Description of the task
Could you return everything in the data below from the line "genus: Lappula" down to the line "genus: Ranunculus", unchanged and with both of those lines included?
** START **
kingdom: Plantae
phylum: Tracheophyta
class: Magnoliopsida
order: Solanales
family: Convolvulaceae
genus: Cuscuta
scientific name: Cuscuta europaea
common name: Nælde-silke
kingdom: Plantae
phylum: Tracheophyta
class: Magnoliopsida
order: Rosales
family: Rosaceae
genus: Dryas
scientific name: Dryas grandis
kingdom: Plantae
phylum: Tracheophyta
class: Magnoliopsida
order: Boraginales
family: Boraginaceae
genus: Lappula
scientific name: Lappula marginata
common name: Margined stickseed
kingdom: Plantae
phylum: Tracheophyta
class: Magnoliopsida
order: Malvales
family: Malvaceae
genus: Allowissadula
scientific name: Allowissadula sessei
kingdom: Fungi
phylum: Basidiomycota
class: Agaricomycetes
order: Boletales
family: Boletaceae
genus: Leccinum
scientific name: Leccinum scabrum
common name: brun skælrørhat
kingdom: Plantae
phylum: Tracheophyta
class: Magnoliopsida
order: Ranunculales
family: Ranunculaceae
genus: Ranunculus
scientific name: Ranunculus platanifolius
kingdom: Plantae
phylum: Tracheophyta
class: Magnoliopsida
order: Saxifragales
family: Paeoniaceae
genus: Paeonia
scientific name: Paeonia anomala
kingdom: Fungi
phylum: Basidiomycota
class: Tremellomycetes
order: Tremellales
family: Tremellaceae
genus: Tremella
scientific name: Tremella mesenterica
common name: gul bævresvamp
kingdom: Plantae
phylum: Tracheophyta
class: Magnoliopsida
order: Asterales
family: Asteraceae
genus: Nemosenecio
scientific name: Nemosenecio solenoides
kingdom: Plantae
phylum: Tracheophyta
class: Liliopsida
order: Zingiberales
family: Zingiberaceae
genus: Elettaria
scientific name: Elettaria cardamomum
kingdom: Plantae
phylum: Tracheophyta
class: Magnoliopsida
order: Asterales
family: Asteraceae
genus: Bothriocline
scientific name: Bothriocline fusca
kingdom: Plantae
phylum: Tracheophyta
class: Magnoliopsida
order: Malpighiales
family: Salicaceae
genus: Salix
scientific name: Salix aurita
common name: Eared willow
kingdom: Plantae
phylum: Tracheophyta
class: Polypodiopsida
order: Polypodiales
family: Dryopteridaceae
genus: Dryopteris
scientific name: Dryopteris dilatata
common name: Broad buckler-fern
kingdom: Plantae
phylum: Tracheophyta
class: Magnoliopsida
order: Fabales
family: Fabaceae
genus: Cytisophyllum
** END **
Problem solution
genus: Lappula
scientific name: Lappula marginata
common name: Margined stickseed
kingdom: Plantae
phylum: Tracheophyta
class: Magnoliopsida
order: Malvales
family: Malvaceae
genus: Allowissadula
scientific name: Allowissadula sessei
kingdom: Fungi
phylum: Basidiomycota
class: Agaricomycetes
order: Boletales
family: Boletaceae
genus: Leccinum
scientific name: Leccinum scabrum
common name: brun skælrørhat
kingdom: Plantae
phylum: Tracheophyta
class: Magnoliopsida
order: Ranunculales
family: Ranunculaceae
genus: Ranunculus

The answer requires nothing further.